La risaia si restringe. Anzi, cambia pelle e fisionomia. Una cura dimagrante intensiva senza precedenti, che preoccupa e potrebbe avere contraccolpi su tutto il settore agricolo. Colpa della siccità: il “climate change” influisce sulle scelte degli agricoltori. L’Ente Nazionale Risi, come avviene in tutte le stagioni invernali, lancia un sondaggio sulle intenzioni di semina, scegliendo un campione di aziende. I risultati parlano da sé: la superficie risicola italiana, già limata lo scorso anno, perderebbe altri 7.621 ettari attestandosi a 210.800. In percentuale un meno 3,49%. Il Novarese potrebbe subire la decurtazione più forte, almeno in percentuale (lo scorso anno fu del -11%).
Non bastano le quotazioni soddisfacenti di alcune varietà ricercate (come il Carnaroli). E non sono attrattive per tutti neppure le indicazioni che arrivano da Bruxelles relative ai sostegni della “Politica agricola comune”, tutto sommato migliori rispetto ad altre colture. I risicoltori rinunciatari temono di affrontare ancora le difficoltà della primavera 2022 quando i costi delle materie prime (concimi e energia) legati alla guerra in Ucraina e la siccità persistente. Risultato? 26 mila ettari persi o danneggiati dalla mancanza d’acqua in Lombardia, altri tremila nel Novarese. Si è salvato soltanto il Vercellese.
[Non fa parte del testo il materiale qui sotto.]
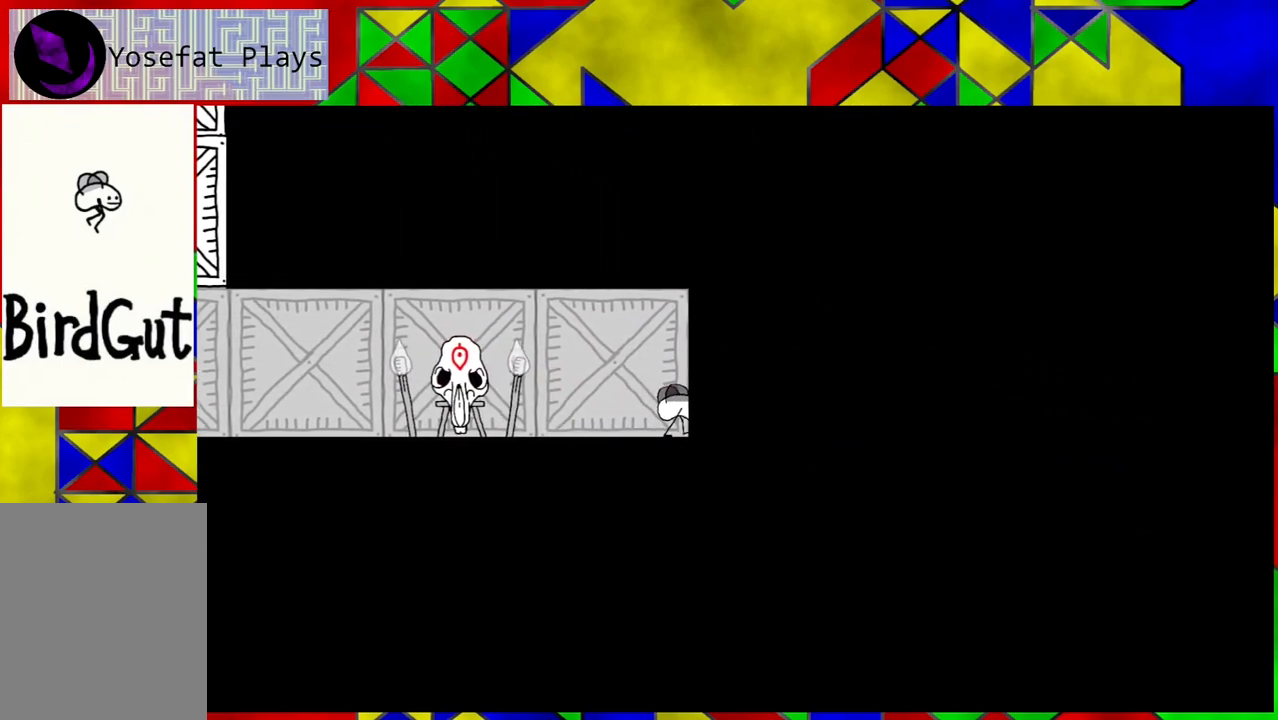
{"buttons": ["B", "DPAD_LEFT"], "left_stick": "center", "right_stick": "center", "events": [[117, "B", "down"], [350, "DPAD_LEFT", "down"]]}
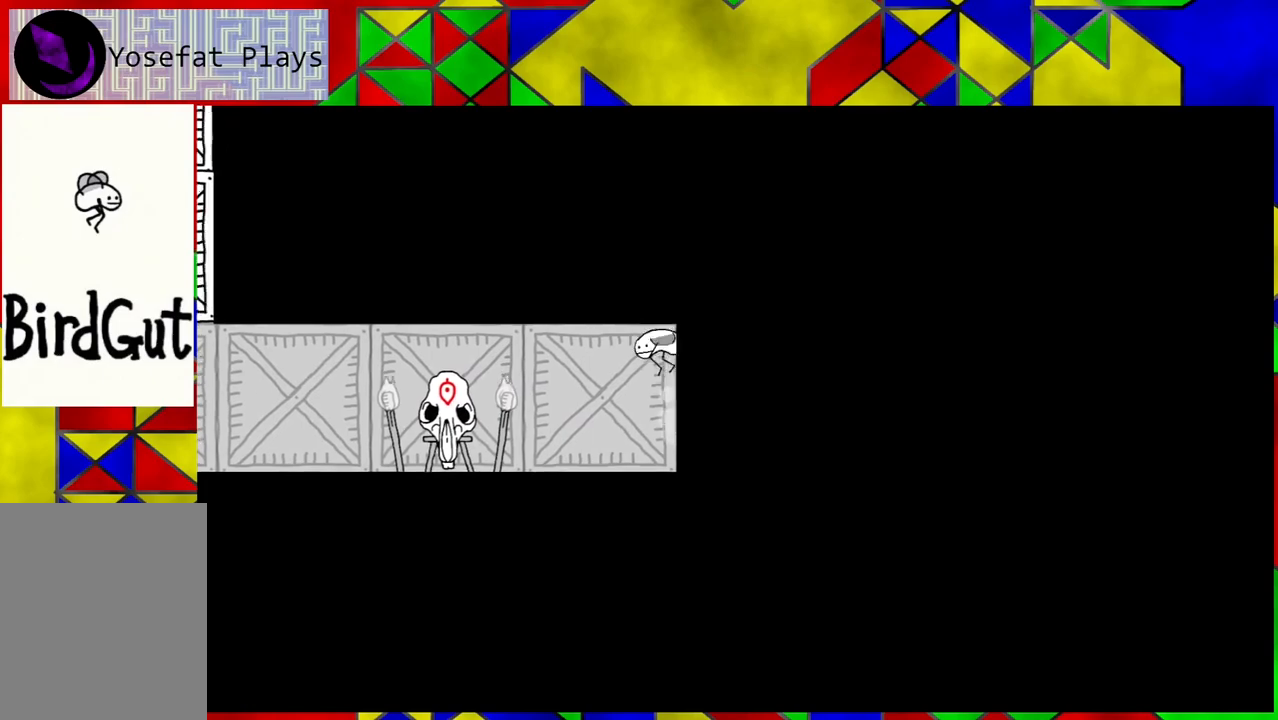
{"buttons": ["DPAD_LEFT"], "left_stick": "center", "right_stick": "center", "events": [[283, "B", "up"]]}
Un anno orribile che i produttori speravano di archiviare. Purtroppo non sarà così, almeno stando ai dati idrometrici che arrivano ogni giorno: il livello del Lago Maggiore è sotto la media stagionale. Con le riserve di neve insufficienti c’è il forte rischio che non si possa garantire un flusso normale.
Gli appelli lanciati dai campi finora sono caduti nel vuoto. La soluzione ci sarebbe, ma finora è rimasta inattuata: “imprigionare” la poca acqua piovana (quando c’è) negli invasi e nei bacini artificiali, costruire in fretta almeno vasche o laghetti. Il PNRR ha previsto per questi progetti due miliardi su tutto il territorio nazionale: una goccia nel mare asciutto e sconfinato delle necessità. Il Consorzio irriguo Est Sesia di Novara ha ipotizzato la realizzazione di quattro vasche di raccolta attorno al Canale Cavour: in ogni caso tutti progetti che difficilmente vedrebbero la luce nel 2023.
Questa situazione sta favorendo le importazioni, perché l’industria di trasformazione (le riserie) hanno urgenza di materia prima. I consumi sono in crescita: la domanda è soddisfatta da Cambogia e Myanmar. Questa tendenza potrebbe essere ancora più marcata. All’industria italiana servirebbe un allargamento della risaia a 250 mila ettari: traguardo impossibile da raggiungere. Un’utopia.
E il riso made in Italy? “Stando così le cose la risaia del futuro non sarà per tutti, ma per pochi” dice Manrico Brustia di Novara, responsabile del gruppo riso della Confederazione italiana agricoltori. E aggiunge: “Il 20 febbraio incontreremo la Regione Piemonte per fare il punto della situazione. Che è grave e potrebbe essere peggiore della scorsa stagione. Chiediamo di conoscere subito quali saranno le disponibilità d’acqua, in modo tale da orientarci e modulare le semine. Qualche margine esiste ma va utilizzato bene: ad esempio una deroga al deflusso minimo vitale del Lago Maggiore, per assicurare più acqua ai campi nei momenti di necessità. Questo vale anche per i bacini alpini idroelettrici: rilasciare ora il meno possibile e operare rilasci più avanti, quando avremo bisogno di irrigare. In realtà non dobbiamo nasconderci che l’agricoltura del nostro territorio è destinata a cambiare assetto”.
Le alternative? Fabrizio Rizzotti di Vespolate, presidente Campagna Amica e Agrimercato di Coldiretti Novara Verbano Cusio Ossola, è corso ai ripari. Lo scorso anno ha perso la quasi totalità della produzione, ora punta su altre colture. “Il 40 per cento della superficie risicola – conferma – l’ho riconvertita a orzo. Impossibile rischiare. Un’annata persa è sopportabile, due consecutive sarebbero un tracollo per chiunque”.
“Gli indennizzi previsti dal Ministero – osserva Giovanni Chiò, presidente di Confagricoltura Novara e Vco – devono essere ancora definiti per le aziende che hanno presentato richiesta di ristoro. In questi giorni si stanno concludendo le istruttorie. Gli aiuti saranno attribuiti a chi ha subito danni superiori al 30 per cento della produzione lorda, calcolata sulla base di una media degli ultimi cinque anni. Nel frattempo i costi di produzione sono lievitati e le marginalità diminuite. Non c’è dubbio: il volto del territorio è destinato a cambiare”.